5) Brown, Beckham or Julio: Which wideout will lead the pack?

Wide receivers dominate tabloid headlines, commercials, "Dancing With the Stars" and pre-postseason boat bashes, so why wouldn't they commandeer the 'Top 100'? Wideouts have been the most prolific position group in this annual ranking of players since its initiation in 2011, with an average of 16.7 per season. For four years -- 2012 through 2015 -- Lions legend Calvin Johnson had been the pace car, always placing high in the top 10. But with his retirement came a receiver vacuum at the head of the list, one Antonio Brown, Julio Jones and Odell Beckham Jr. filled with respective fourth-, eighth- and 10th-place rankings in '16. But which wideout will reign supreme this year? Will Brown's Facebook Live folly set him back amongst players? Could Julio's marvelous Super Bowl catch vault him into the top five? Might Beckham's penchant for yachting sink his chances at the top slot? More on this ... after the break.

6) How many rising sophomores will make the list?

I believe the children are our future, but do the players? Guys fresh off their rookie season rarely get respect on the "Top 100" list -- in 2016, only Todd Gurley and Marcus Peters broke through -- but last season's deep crop of freshman footballers is sure to be full of change agents. The Cowboys' breakout dynamic duo in Elliott and Prescott should be near shoo-in. Then there are Joey Bosa and Jalen Ramsey, two top-five defensive selections who lived up to expectations (and then some). Chiefs game changer Tyreek Hill and Falcons standouts Deion Jones and Keanu Neal also should be in the mix. And don't be surprised if under-the-radar offensive linchpins Michael Thomas and Jordan Howard snag slots.

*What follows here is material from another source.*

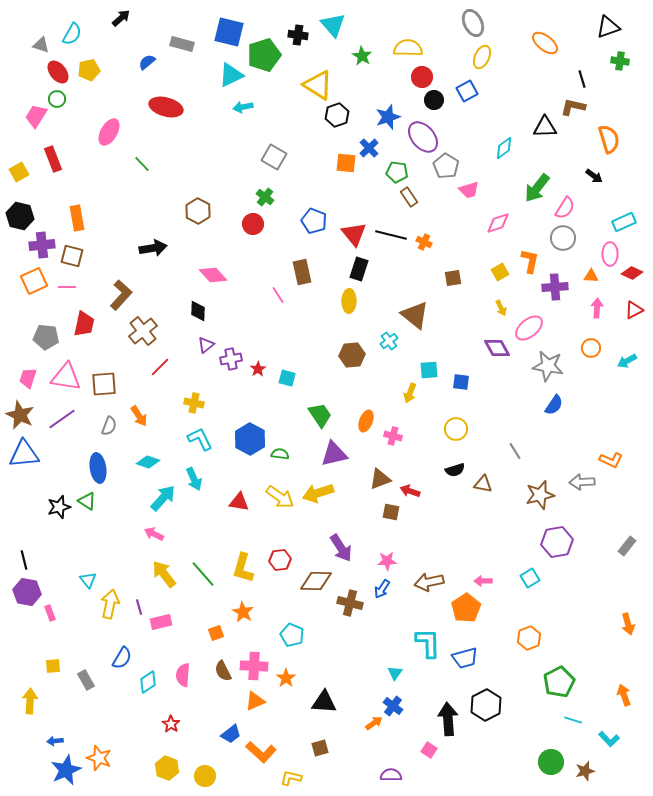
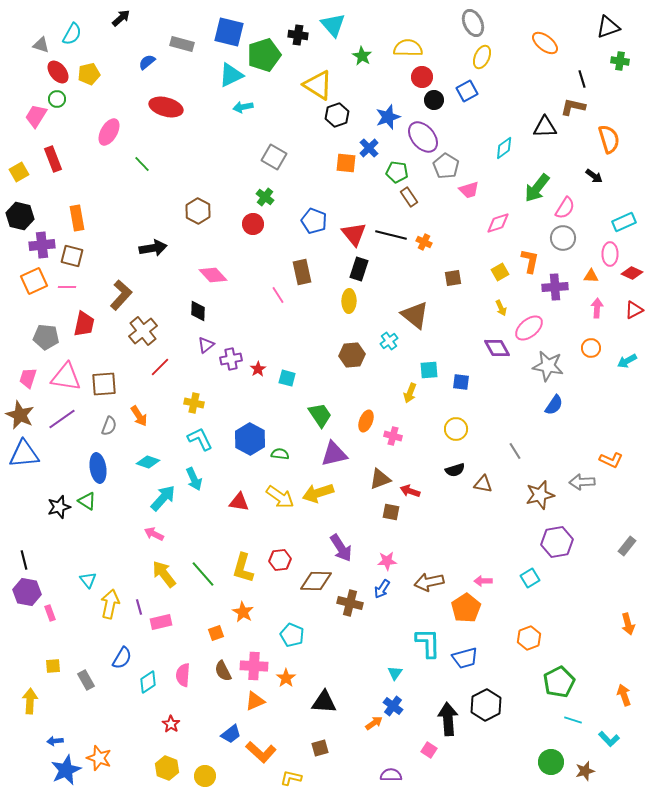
yellow pentagon at (89, 70): moved 4 px down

7) So, where will Zeke and Dak land?

Dallas' prodigious pair drove the Cowboys to the top seed in the NFC in 2016, ushering in a new era of Lone Star football, while putting the old guard (read: Tony Romo) out to pasture. When it comes to Elliott and Prescott, it's their Jerryworld and we're just marveling at it. But how will veterans grade their rookie performances? And which Cowboy will ride side-saddle? Prescott beat out Elliott for the Offensive Rookie of the Year award to much surprise. After all, the tailback did lead the entire league in rushing, clearing his closest competition by 318 yards. Not to diminish Dak and his sparkling 104.9 passer rating, but Elliott went from a top pick to the top back quicker than anyone since Adrian Peterson. Does that achievement warrant a top-10 finish for Zeke, and what does that mean for Dak's status in the poll?